Grilled Chicken and Spinach salad with Hot Bacon Vinaigrette
This. This salad I looooooove. This is a meal on its own. Omit the chicken for this to be a side dish or first course.
This recipe fed me as a dinner entree.
Hard boil 2 eggs. Easy- cover 2 eggs with water in a saucepan. Bring to boil. Once water is at rolling boil, remove from heat and cover for 10 minutes. Carefully drain and set in cold water for 5 minutes before peeling. Slice into 4 pieces. Season a boneless skinless chicken breast with s+p and drizzle with olive oil. Heat grill (stovetop grill works too!) and grill breast til fully cooked. Meanwhile, chop 2 strips of bacon into bite sized pieces. Fry in saute pan until crispy. Use slotted spoon to remove bits and drain on paper towel. To bacon grease, add 2 TBS red wine vinegar, 1/2 TSP dijon mustard, 1/2 TSP honey, s+p and stir until all is heated thru.

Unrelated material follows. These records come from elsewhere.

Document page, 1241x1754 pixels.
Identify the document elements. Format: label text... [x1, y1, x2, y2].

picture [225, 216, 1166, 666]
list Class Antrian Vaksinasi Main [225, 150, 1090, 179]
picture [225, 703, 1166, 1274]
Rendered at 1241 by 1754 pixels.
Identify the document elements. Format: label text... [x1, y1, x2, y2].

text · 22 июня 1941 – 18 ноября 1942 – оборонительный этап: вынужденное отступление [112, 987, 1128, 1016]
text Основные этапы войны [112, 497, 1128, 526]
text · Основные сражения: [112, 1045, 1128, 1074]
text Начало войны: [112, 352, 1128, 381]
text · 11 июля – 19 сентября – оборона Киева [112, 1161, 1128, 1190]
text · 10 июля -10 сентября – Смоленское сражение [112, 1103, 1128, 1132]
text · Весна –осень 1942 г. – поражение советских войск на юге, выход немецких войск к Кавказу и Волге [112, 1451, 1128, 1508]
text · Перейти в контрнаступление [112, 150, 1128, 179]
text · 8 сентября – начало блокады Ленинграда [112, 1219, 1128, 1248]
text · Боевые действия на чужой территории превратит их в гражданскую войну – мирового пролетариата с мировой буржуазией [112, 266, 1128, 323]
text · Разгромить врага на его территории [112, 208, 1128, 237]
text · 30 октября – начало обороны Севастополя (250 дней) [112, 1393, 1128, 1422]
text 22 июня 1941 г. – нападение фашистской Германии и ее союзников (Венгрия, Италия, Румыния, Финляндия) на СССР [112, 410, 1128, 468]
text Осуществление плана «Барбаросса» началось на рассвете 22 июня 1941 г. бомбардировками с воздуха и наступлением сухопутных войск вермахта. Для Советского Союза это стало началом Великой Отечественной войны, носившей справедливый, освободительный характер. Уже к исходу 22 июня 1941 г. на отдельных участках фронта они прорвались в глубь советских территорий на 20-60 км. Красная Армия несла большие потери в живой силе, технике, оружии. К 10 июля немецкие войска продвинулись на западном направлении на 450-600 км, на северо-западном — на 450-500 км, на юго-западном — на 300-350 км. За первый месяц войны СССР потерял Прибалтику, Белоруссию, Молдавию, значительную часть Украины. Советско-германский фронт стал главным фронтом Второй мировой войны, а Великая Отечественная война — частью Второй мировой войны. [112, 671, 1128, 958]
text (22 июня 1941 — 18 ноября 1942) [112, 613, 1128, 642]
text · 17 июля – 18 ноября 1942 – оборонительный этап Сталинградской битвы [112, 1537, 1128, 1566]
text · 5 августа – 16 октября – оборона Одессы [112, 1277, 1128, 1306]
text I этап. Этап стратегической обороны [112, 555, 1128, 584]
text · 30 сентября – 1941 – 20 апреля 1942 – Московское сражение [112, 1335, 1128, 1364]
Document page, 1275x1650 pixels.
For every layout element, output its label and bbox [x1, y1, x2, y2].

Add a pinch of crushed red pepper flakes for heat if you like. Let sit on low heat until salad is ready. Place a couple handfuls of fresh spinach on plate. Add sliced button mushrooms, sliced tomatoes, and sliced hard boiled eggs. Slice up the chicken breast and add to salad. Add a TBS or so of diced onion to the dressing in the pan. Saute for about 30 seconds. Drizzle vinaigrette over salad. Lastly, sprinkle the bacon bits over everything. EAT!!